Even if a person disagrees with the Protestant view of grace and faith contra works, their perspective does have its merits. The teaching emerged at a particular period in time where the Christian religion among the masses seemed to be just a hollow performance without any real conviction in the faith and therefore was seen to offer a necessary correction to the general spiritual malaise. It also provided believers strong confidence in God’s saving power with the understanding that it could not be earned but was rather received as an irrevocable gift. Now regardless of its perceived merits and even its significance within certain branches of the Church, the doctrine has some serious problems.

Now the belief that even our good works ultimately have no merit or worth before God is really quite strange considering what the New Testament says about the outcome of our actions.
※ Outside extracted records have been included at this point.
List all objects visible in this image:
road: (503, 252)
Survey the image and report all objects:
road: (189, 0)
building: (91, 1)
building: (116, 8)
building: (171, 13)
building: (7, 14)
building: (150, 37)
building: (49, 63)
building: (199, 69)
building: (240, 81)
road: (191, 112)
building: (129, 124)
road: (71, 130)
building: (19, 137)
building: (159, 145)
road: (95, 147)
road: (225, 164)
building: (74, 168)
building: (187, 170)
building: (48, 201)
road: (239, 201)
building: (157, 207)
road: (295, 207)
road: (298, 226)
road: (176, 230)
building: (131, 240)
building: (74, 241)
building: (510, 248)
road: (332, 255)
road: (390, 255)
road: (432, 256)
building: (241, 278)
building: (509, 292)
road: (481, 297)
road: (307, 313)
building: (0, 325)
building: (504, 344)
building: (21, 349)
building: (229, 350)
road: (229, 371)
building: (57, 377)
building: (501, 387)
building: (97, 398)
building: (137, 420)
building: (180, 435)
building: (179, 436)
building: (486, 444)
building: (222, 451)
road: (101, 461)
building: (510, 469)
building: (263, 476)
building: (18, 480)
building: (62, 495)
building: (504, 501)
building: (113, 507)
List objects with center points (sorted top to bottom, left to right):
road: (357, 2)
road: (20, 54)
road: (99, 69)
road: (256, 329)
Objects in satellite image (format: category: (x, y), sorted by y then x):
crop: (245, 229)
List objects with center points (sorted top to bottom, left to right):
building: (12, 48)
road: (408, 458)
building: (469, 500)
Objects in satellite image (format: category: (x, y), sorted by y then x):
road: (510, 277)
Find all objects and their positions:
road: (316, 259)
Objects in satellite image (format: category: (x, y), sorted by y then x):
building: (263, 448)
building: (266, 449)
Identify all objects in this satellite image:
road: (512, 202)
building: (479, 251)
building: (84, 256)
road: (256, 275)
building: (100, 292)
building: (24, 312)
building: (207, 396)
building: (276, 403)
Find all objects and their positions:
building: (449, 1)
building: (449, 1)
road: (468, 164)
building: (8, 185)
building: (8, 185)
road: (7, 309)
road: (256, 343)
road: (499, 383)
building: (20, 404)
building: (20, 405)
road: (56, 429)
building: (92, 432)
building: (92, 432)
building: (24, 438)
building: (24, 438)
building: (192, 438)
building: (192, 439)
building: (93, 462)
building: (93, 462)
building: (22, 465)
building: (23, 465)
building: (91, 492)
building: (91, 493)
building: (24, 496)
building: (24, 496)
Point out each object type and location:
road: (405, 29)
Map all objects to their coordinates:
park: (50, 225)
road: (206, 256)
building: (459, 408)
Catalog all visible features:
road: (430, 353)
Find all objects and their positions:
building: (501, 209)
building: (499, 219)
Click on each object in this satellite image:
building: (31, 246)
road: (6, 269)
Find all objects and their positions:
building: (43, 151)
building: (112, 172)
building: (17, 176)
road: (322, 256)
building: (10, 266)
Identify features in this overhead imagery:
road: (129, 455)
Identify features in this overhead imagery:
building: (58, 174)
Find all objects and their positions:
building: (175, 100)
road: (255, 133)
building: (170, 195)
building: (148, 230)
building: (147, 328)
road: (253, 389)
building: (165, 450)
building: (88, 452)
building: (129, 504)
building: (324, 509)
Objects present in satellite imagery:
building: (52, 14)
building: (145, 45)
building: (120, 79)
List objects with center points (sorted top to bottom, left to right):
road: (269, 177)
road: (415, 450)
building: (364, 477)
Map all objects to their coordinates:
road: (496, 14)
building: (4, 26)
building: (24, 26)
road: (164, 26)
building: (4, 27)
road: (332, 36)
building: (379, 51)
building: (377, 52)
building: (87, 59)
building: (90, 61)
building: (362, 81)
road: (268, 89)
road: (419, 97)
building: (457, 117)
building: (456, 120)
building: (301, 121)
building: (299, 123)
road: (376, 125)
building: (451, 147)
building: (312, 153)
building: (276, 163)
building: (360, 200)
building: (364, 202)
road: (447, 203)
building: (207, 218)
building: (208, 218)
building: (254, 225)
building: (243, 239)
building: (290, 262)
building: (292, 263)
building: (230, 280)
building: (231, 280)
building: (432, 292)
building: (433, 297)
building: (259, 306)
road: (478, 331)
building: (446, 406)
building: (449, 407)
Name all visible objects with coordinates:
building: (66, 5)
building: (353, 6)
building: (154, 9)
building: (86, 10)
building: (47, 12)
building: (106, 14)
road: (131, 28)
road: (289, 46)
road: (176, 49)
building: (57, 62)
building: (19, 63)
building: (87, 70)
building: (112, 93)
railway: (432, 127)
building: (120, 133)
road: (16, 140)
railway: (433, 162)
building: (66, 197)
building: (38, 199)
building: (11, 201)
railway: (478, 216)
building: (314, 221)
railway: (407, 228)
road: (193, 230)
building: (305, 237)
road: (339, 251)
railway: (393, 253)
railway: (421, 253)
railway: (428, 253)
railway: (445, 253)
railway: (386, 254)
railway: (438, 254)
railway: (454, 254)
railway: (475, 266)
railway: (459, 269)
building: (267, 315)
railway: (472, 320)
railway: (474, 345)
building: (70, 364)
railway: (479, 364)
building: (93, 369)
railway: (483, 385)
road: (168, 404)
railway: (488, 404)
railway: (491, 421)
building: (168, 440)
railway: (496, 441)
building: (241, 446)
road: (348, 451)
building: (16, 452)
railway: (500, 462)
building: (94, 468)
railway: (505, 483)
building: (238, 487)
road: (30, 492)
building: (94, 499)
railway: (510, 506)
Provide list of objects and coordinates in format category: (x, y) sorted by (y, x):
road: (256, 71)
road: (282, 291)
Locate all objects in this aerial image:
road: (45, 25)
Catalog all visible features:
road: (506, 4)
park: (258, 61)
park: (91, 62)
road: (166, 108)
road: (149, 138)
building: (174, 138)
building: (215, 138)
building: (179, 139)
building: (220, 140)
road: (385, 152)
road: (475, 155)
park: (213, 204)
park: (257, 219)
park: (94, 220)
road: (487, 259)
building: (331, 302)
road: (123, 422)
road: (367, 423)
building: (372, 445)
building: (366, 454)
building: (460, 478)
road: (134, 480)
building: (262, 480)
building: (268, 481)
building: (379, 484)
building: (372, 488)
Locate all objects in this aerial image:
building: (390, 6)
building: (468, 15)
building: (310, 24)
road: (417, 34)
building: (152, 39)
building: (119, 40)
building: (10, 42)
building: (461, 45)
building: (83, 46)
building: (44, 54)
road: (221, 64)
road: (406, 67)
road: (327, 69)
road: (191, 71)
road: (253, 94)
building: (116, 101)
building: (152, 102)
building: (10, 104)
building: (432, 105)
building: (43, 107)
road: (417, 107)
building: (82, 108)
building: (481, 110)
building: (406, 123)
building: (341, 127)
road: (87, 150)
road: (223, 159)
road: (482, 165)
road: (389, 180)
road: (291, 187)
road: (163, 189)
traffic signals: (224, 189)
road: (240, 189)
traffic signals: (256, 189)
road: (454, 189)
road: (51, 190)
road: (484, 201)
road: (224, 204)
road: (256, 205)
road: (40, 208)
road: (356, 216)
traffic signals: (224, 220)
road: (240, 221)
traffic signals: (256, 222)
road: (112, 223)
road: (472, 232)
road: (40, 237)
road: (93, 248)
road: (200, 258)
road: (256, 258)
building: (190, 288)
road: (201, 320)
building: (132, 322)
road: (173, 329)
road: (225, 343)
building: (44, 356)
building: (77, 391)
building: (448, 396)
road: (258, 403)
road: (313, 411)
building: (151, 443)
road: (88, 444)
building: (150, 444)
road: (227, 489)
Paul, the great proponent of justification by faith and salvation by grace himself, clearly says, “For we must all appear before the judgment seat of Christ, so that each one may receive what is due for what he has done in the body, whether good or evil.” That quotation from 2 Corinthians 5:10 (ESV) is an example  of the common dogmatic belief in the New Testament that the sum total of everyone’s actions will ultimately be judged by God (through Christ) who will reward us for our deeds, whether good or evil (Matthew 7:21, Luke 6:35, Romans 2:6-8, 1 Peter 1:17, Revelation 20:12-13.) As New Testament scholar Scot McKnight rightly observes, if Jesus himself teaches there is a reward for our actions that means our actions do have value.